Internal_Werewolf_48@reddit
Ability to plan and work through tasks in a plan is more about the harness and quant than a model fine tune. I’ve been using Qwen3.6 35B @ Q6 with Hermes and Qwen Code CLI for weeks now and it’s handled plans just fine.
old-mike@reddit
Thank you very much. These work really fast in muy setup.
CYTR_@reddit
It's still a bit embarrassing these fine-tunes whose usefulness is more than questionable and whose names suggest the author had a stroke.
Velocita84@reddit
And apex quants suck too
christianweyer@reddit
https://huggingface.co/mudler/Qwen3.6-35B-A3B-Claude-4.7-Opus-Reasoning-Distilled-APEX-MTP-GGUF
rawdikrik@reddit
I might be dumb, but I dont see the link to the MTP version
Potential-Leg-639@reddit
It‘s a very, very confusing post indeed
IGZ0@reddit
Hopefully it didn't learn Claude 4.7's tendency to just go "Let's do it in another session" after 5 prompts
Agent007_MI9@reddit
The Qwen3 MoE base is already punching well above its active parameter weight, so distilling Claude 4.7 Opus reasoning patterns into it is a pretty clever combination. The A3B active params at inference should keep it snappy on consumer hardware.

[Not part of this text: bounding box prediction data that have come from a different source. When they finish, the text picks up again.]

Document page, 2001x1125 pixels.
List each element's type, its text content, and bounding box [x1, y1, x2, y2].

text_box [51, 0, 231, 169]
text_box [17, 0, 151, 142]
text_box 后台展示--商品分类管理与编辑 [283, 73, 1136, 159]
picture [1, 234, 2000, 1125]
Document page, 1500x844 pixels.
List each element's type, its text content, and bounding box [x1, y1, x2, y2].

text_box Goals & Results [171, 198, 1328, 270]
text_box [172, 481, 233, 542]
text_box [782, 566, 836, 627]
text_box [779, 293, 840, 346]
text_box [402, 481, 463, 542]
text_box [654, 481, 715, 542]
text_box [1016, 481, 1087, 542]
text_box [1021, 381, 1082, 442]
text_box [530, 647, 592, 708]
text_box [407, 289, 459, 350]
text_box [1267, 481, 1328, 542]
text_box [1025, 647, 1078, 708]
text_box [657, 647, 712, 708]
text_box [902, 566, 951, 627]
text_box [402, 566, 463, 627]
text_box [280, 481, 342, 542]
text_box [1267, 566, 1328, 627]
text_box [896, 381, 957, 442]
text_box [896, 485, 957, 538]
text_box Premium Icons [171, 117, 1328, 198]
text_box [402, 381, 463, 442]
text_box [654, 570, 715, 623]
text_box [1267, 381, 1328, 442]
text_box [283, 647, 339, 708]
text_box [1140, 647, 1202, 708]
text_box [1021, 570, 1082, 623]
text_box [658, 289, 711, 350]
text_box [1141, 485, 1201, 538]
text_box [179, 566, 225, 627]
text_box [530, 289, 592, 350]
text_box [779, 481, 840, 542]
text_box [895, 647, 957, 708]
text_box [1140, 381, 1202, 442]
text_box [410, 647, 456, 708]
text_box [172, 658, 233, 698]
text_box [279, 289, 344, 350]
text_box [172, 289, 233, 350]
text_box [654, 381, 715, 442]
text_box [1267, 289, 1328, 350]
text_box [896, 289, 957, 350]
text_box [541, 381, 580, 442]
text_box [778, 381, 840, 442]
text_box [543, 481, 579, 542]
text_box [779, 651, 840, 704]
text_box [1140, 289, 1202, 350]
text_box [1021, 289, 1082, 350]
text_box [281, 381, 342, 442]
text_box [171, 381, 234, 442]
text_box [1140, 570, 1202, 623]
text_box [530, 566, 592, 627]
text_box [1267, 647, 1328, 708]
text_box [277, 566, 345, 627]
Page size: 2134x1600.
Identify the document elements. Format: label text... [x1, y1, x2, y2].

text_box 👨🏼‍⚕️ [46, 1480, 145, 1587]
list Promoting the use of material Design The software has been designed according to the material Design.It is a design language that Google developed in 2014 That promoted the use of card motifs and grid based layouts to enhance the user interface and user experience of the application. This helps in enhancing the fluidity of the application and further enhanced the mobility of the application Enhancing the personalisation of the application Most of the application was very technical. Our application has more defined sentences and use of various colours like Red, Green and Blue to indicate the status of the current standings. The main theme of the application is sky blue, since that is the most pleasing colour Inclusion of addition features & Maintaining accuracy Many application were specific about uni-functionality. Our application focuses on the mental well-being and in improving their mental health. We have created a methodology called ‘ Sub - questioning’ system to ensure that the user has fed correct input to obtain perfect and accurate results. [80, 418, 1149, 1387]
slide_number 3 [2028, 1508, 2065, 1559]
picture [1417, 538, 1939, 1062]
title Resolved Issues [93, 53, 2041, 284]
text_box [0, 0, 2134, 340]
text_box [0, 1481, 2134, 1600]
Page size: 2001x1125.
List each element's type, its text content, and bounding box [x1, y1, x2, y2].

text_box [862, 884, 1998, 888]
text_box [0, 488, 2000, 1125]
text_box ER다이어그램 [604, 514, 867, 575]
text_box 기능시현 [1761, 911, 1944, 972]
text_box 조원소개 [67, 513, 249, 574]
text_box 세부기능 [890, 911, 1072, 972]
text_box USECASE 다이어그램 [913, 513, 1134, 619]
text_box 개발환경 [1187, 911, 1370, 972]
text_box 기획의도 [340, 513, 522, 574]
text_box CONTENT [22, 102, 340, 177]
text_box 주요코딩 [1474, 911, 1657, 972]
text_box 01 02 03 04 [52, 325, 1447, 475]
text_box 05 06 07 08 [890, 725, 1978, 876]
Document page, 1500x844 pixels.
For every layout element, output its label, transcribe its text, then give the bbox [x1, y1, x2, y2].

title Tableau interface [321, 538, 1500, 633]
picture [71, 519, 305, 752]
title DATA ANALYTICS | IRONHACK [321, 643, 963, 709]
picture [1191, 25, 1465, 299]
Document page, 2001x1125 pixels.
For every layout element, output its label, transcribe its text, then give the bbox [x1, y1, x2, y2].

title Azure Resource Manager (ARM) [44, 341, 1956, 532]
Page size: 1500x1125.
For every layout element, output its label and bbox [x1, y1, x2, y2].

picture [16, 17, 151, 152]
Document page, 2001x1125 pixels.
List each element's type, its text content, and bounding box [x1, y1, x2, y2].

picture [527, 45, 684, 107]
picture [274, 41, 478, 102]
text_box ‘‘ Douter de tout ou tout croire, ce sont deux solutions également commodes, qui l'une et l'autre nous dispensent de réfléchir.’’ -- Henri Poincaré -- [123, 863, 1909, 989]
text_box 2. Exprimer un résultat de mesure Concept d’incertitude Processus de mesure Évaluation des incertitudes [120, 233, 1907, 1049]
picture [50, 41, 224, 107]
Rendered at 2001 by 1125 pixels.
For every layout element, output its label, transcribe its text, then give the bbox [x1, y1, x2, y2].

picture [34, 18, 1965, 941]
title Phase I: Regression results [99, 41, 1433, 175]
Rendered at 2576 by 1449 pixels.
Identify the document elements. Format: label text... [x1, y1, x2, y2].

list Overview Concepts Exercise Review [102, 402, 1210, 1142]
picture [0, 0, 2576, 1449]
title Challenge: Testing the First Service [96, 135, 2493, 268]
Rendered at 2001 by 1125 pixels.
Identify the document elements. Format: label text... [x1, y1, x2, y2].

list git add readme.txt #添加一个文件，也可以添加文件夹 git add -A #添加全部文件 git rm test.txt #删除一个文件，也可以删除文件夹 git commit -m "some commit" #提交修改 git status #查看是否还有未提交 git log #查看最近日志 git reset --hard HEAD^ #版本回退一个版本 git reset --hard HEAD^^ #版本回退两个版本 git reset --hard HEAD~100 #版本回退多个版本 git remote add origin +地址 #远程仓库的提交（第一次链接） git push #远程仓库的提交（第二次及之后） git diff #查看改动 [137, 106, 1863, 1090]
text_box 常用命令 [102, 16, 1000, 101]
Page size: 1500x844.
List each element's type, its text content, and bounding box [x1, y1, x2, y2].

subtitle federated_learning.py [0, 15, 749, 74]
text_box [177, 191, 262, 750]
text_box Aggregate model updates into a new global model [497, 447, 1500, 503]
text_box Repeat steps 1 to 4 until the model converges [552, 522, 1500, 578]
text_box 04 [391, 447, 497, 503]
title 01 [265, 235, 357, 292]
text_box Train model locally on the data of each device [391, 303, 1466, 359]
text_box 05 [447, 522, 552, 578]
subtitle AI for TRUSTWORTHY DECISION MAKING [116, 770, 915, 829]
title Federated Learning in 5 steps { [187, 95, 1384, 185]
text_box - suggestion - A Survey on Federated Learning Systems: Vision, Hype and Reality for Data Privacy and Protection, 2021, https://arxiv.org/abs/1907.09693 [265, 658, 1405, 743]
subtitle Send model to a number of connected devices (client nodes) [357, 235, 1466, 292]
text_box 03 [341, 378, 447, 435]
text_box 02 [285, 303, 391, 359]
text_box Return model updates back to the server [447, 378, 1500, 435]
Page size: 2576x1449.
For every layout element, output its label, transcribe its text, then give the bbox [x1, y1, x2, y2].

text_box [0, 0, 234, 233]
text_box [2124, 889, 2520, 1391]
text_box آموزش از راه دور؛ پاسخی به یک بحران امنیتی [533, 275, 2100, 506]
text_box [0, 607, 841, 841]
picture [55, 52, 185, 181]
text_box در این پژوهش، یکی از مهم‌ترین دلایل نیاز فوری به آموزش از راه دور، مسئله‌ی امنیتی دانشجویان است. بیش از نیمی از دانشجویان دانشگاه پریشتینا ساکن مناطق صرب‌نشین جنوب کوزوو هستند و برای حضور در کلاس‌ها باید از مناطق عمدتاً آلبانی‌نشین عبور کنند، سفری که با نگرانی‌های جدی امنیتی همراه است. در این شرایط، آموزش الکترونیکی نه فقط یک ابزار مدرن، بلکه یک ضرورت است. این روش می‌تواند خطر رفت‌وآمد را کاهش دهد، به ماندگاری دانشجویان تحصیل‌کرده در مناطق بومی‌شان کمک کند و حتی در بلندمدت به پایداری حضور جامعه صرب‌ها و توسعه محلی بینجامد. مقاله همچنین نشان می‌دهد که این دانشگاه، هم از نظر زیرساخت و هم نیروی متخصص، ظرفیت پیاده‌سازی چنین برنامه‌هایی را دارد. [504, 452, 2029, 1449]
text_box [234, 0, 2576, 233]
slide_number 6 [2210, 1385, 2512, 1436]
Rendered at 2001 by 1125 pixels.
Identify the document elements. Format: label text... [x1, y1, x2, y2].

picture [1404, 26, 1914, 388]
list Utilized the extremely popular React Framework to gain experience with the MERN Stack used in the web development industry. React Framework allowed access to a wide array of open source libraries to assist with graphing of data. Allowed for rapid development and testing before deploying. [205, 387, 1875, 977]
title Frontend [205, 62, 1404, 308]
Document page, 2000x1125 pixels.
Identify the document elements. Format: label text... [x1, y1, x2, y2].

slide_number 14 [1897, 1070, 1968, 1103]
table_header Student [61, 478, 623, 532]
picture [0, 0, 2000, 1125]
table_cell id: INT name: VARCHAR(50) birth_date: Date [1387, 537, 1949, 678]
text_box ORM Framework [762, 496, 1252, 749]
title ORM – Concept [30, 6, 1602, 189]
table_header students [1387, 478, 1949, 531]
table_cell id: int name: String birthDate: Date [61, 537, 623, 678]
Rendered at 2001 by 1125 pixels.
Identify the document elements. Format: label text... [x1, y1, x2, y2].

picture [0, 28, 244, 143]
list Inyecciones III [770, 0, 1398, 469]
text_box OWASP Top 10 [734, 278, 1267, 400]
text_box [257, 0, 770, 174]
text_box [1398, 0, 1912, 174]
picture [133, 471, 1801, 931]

Curious how the reasoning traces compare to straight Qwen3-235B-A22B on multi-step coding tasks -- anyone benchmarked it yet?
10F1@reddit
First, thanks for your work!
How does the quality and speed of the model compare to something like unsloth?
PhotographerUSA@reddit (OP)
This isn't my work I just think the module looks promising .
FastHotEmu@reddit
I see APEX, I upvote and save to try later 😄
Snoo_27681@reddit
Thanks for this, I'll try it. Why do you the distilled models with only Opus 4.7 and K2?